The duke also sipped sake rice wine in a morning toast, and tried some “delicious and amazing” salmon sashimi prepared specially by famed chef Akira Shimizu.
Prince William said: “”My wife and I love sushi. We might have to come down here for lunch when there’s no-one else down.”
He joked: “Just as long as you don’t get people coming in and saying: ‘I’ll have a burger.”‘
William also saw a demonstration of the ancient craft of copper-beating, where objects like kettles are fashioned out of a single sheet of the metal.
Japan House aims to deepen understanding of the East Asian island nation as it prepares to host both the 2019 Rugby World Cup and the 2020 Tokyo Olympic and Paralympic Games.
William said “holding a rugby ball always gets me excited”, and he noted that sport seems to reliably cut across cultures.
Mr Aso thanked William for his work on fighting the illegal wildlife trade in a speech, and said his presence at the opening “promises to enhance the magnetic power of this house”.
The duke said he hopes Japan can use its “expertise and experience” to influence its Asian neighbours to tackle the “abhorrent international crime”.

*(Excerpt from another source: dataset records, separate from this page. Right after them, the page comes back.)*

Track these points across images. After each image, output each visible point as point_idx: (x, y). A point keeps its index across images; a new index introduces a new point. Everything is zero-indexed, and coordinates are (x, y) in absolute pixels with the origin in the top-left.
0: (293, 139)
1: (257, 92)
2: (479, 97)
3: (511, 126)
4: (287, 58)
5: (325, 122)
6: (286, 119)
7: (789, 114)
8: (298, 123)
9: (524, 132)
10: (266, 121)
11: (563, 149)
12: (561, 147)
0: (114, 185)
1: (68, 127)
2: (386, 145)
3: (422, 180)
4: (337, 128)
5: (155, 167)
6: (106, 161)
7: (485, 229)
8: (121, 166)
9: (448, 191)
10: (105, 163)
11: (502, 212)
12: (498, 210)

He also offered condolences over the series of deadly natural disasters which have hit Japan this summer.
William added that he had been “deeply honoured” to visit Japan three years ago where he saw the “wonderful blend of ancient and modern which so characterises your amazing country”.
He finished by unveiling a plaque and leading a traditional kanpai toast, where sake is enjoyed from a wooden cup called a masu.